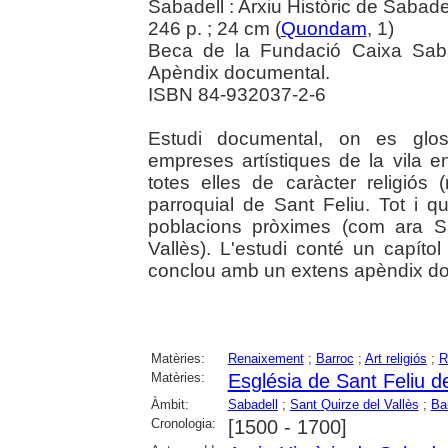
Sabadell : Arxiu Històric de Sabade
246 p. ; 24 cm (
Quondam
, 1)
Beca de la Fundació Caixa Saba
Apèndix documental.
ISBN 84-932037-2-6
Estudi documental, on es gloss
empreses artístiques de la vila 
totes elles de caràcter religiós (
parroquial de Sant Feliu. Tot i
poblacions pròximes (com ara S
Vallès). L'estudi conté un capítol 
conclou amb un extens apèndix do
Matèries:
Renaixement
;
Barroc
;
Art religiós
;
R
Matèries:
Església de Sant Feliu d
Àmbit:
Sabadell
;
Sant Quirze del Vallès
;
Ba
Cronologia:
[1500 - 1700]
^^^^^^^^
* _What you have to do_
Repeat the text read from the entries above, line for line, leaving out the pictures.

* _Response area_
Sabadell : Arxiu Històric de Sabade
246 p. ; 24 cm (
Quondam
, 1)
Beca de la Fundació Caixa Saba
Apèndix documental.
ISBN 84-932037-2-6
Estudi documental, on es gloss
empreses artístiques de la vila 
totes elles de caràcter religiós (
parroquial de Sant Feliu. Tot i
poblacions pròximes (com ara S
Vallès). L'estudi conté un capítol 
conclou amb un extens apèndix do
Matèries:
Renaixement
;
Barroc
;
Art religiós
;
R
Matèries:
Església de Sant Feliu d
Àmbit:
Sabadell
;
Sant Quirze del Vallès
;
Ba
Cronologia:
[1500 - 1700]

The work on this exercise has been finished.